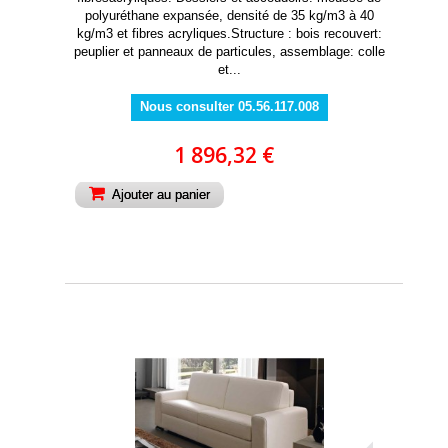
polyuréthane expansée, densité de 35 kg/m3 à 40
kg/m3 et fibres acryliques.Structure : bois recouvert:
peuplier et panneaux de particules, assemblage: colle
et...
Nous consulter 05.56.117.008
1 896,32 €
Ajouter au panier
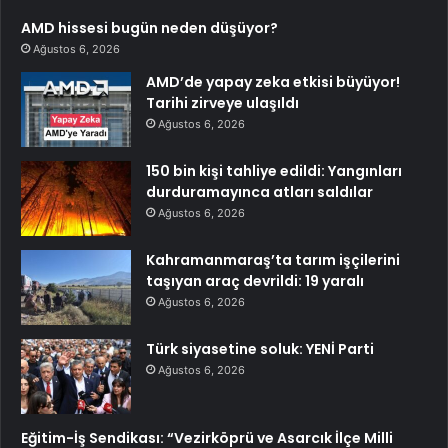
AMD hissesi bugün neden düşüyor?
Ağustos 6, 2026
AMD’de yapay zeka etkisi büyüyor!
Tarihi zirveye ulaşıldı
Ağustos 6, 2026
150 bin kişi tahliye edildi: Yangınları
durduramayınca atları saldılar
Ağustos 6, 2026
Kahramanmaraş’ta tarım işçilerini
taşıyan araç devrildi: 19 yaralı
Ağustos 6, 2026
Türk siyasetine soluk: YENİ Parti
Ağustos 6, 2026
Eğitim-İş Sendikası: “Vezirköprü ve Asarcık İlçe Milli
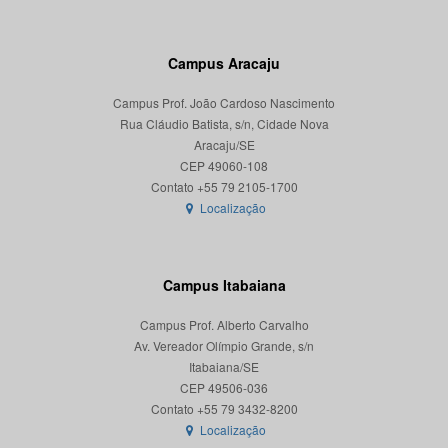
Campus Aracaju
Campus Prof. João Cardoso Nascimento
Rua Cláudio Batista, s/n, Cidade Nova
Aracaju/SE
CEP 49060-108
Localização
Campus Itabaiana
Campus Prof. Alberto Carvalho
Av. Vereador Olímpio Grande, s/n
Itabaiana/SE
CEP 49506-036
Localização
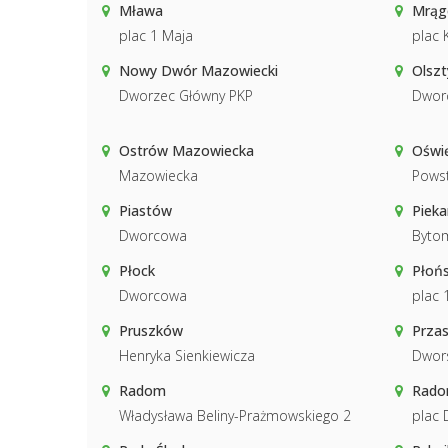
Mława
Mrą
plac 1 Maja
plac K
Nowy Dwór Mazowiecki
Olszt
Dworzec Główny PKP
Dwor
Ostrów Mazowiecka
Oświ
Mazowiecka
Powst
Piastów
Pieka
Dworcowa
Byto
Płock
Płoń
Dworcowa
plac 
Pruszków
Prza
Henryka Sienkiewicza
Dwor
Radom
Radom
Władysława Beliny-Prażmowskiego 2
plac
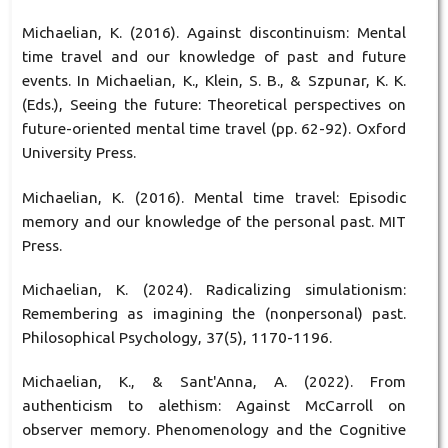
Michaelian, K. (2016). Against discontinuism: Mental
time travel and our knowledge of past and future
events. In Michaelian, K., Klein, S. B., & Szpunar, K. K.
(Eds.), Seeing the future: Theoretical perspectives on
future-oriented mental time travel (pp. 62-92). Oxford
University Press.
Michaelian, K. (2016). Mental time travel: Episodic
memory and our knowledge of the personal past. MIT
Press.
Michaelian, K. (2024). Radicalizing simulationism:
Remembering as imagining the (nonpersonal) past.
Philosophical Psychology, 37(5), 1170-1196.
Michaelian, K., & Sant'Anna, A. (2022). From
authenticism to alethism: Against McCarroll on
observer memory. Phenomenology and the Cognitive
************
Write out every line above exactly, minus images.

Output of the exercise:
polyuréthane expansée, densité de 35 kg/m3 à 40
kg/m3 et fibres acryliques.Structure : bois recouvert:
peuplier et panneaux de particules, assemblage: colle
et...
Nous consulter 05.56.117.008
1 896,32 €
Ajouter au panier
AMD hissesi bugün neden düşüyor?
Ağustos 6, 2026
AMD’de yapay zeka etkisi büyüyor!
Tarihi zirveye ulaşıldı
Ağustos 6, 2026
150 bin kişi tahliye edildi: Yangınları
durduramayınca atları saldılar
Ağustos 6, 2026
Kahramanmaraş’ta tarım işçilerini
taşıyan araç devrildi: 19 yaralı
Ağustos 6, 2026
Türk siyasetine soluk: YENİ Parti
Ağustos 6, 2026
Eğitim-İş Sendikası: “Vezirköprü ve Asarcık İlçe Milli
Campus Aracaju
Campus Prof. João Cardoso Nascimento
Rua Cláudio Batista, s/n, Cidade Nova
Aracaju/SE
CEP 49060-108
Localização
Campus Itabaiana
Campus Prof. Alberto Carvalho
Av. Vereador Olímpio Grande, s/n
Itabaiana/SE
CEP 49506-036
Localização
Mława
Mrą
plac 1 Maja
plac K
Nowy Dwór Mazowiecki
Olszt
Dworzec Główny PKP
Dwor
Ostrów Mazowiecka
Oświ
Mazowiecka
Powst
Piastów
Pieka
Dworcowa
Byto
Płock
Płoń
Dworcowa
plac 
Pruszków
Prza
Henryka Sienkiewicza
Dwor
Radom
Radom
Władysława Beliny-Prażmowskiego 2
plac
Michaelian, K. (2016). Against discontinuism: Mental
time travel and our knowledge of past and future
events. In Michaelian, K., Klein, S. B., & Szpunar, K. K.
(Eds.), Seeing the future: Theoretical perspectives on
future-oriented mental time travel (pp. 62-92). Oxford
University Press.
Michaelian, K. (2016). Mental time travel: Episodic
memory and our knowledge of the personal past. MIT
Press.
Michaelian, K. (2024). Radicalizing simulationism:
Remembering as imagining the (nonpersonal) past.
Philosophical Psychology, 37(5), 1170-1196.
Michaelian, K., & Sant'Anna, A. (2022). From
authenticism to alethism: Against McCarroll on
observer memory. Phenomenology and the Cognitive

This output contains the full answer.